From the start, precision playing was the band’s goal. When Dirty Streets began demoing, the trio used a basic setup familiar to any bedroom/garage woodshedder: two microphones and a cassette recorder. No tracks, no real separation, just mics on the bass/drums and guitar and vocals live in the room. Without the option to isolate, tweak, or sweeten after the fact, the band became accustomed to running through a take 40 or 50 times as they worked to get it right, all the way through. By the time they began gigging live, that level of discipline had honed Dirty Streets into an instinctual, responsive outfit. Bootleg recordings of their shows in and around Memphis helped to generate buzz, and established Dirty Streets’ rep as a band whose timing was as sharp as their sound was ragged.
Albums followed – Portrait of a Man (2009), Movements (2011), Blades of Grass (2013), White Horse (2015), Distractions (2018), and the live Rough and Tumble (2020), drawn from an in-house performance for the DittyTV streaming music service – all steeped in the raw rock-soul groove that serves as the band’s taproot, the musical core from which all of its explorations still proceed.
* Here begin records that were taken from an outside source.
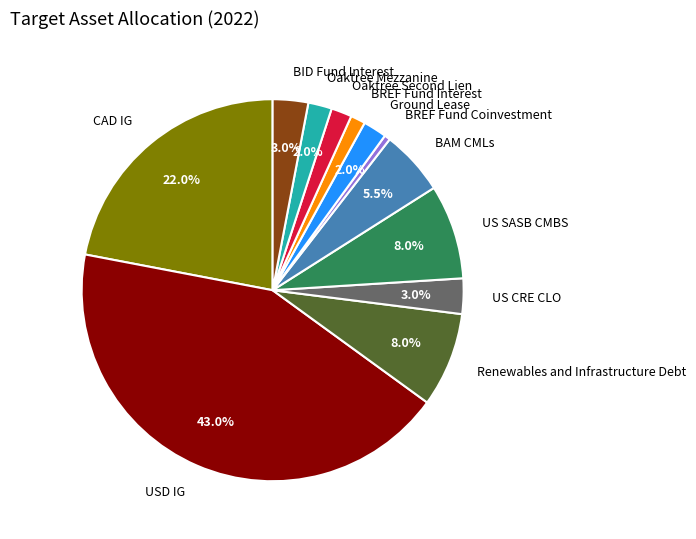

Which slice is the largest?

USD IG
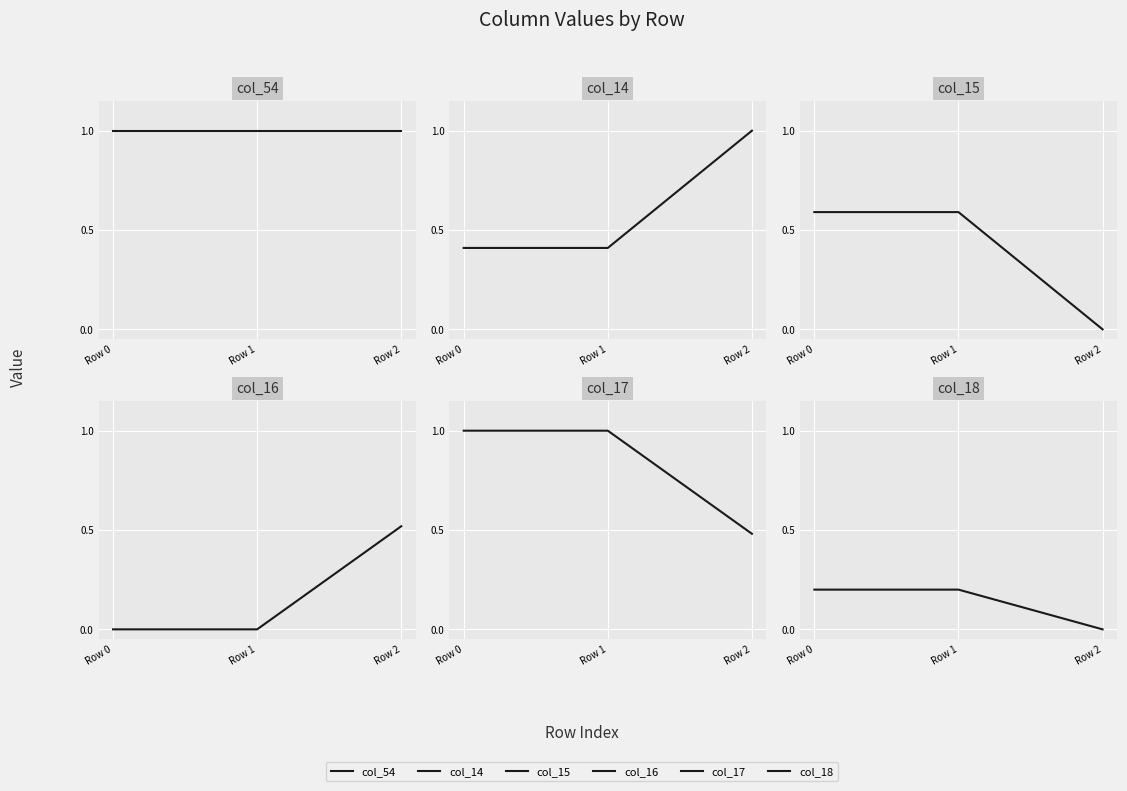

At how many categories does at least one series exceed 0?

3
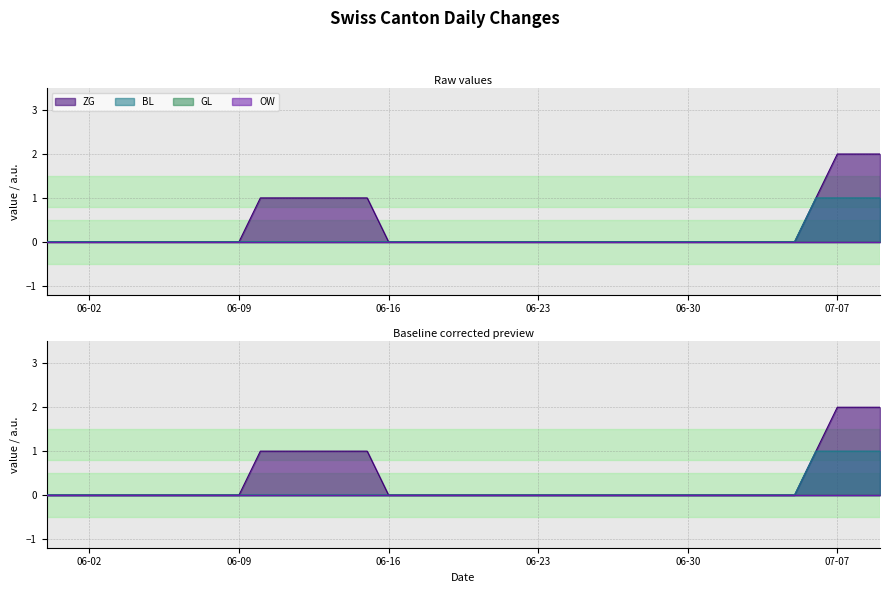

True or false: ZG has a value of -1 at 06-23.

False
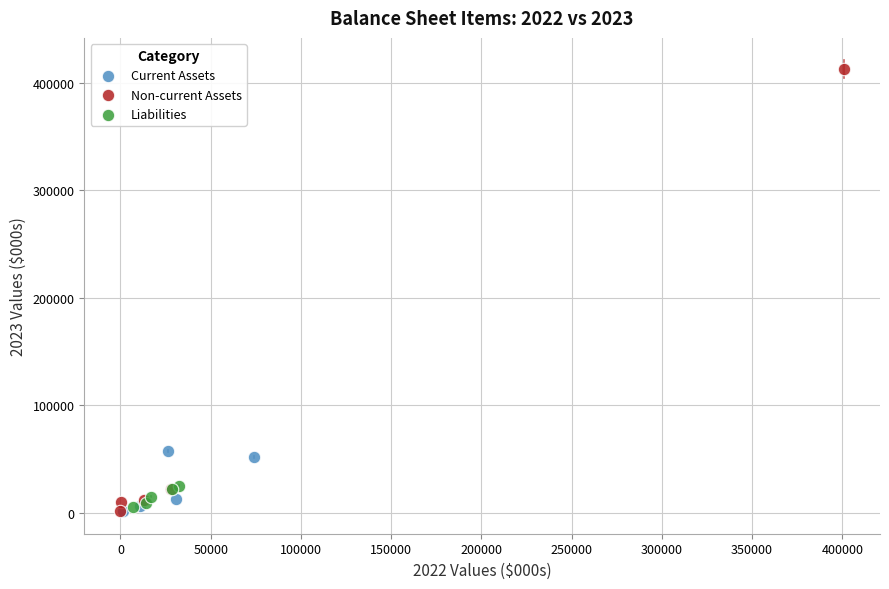

Which series contains the highest Y value?

Non-current Assets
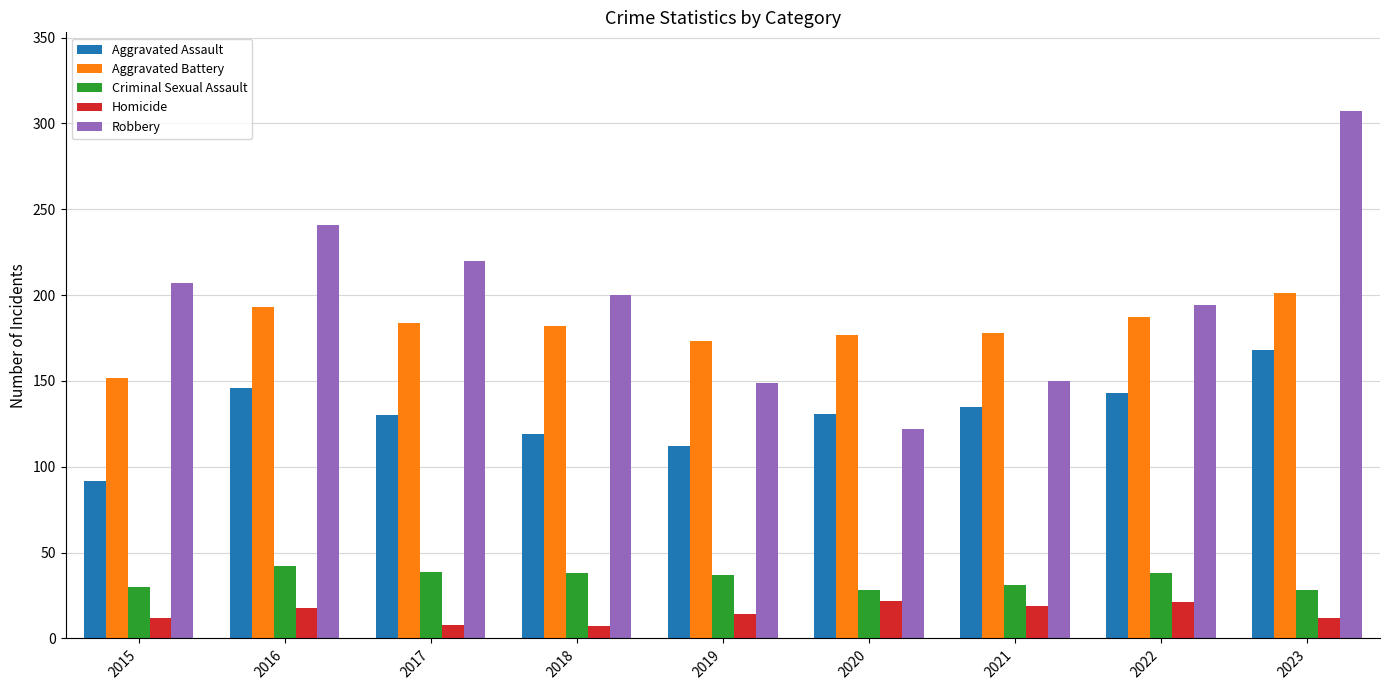

What is the approximate value of Aggravated Assault at 2023?

168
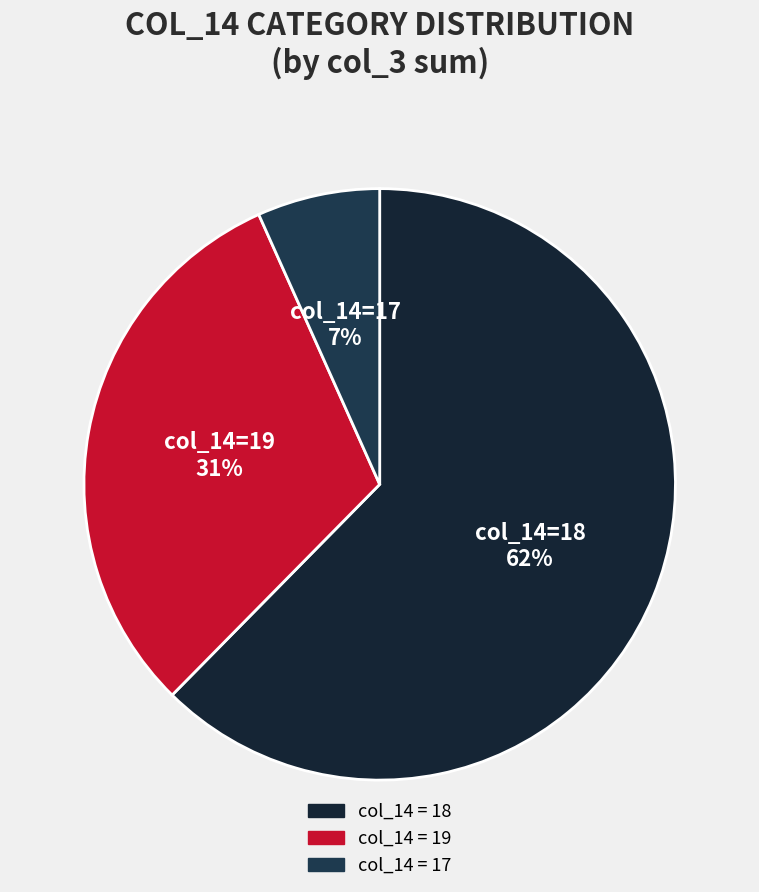

How many segments does this pie chart have?

3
And within that core, too, is the element that gives their music, the music they love and play, its unique character.
“No matter how hard you try to play something the same way every time, it’s impossible,” says Justin Toland. “So, with the style of music we play, honesty in the delivery is important. Soul, blues, those kinds of music are about the feeling more than anything else. There’s a place for a more dramatic sort of performance, where someone’s acting a part – that speaks to people, too. Like a musical version of theater. But I’m always looking for something to make me feel differently, something that’s honest and direct in what it’s trying to communicate.”
Toland reflects, “Soul and blues music is about testifying. To me, that’s great songwriting. When it’s good, it’s good because it’s true, because it’s authentic.”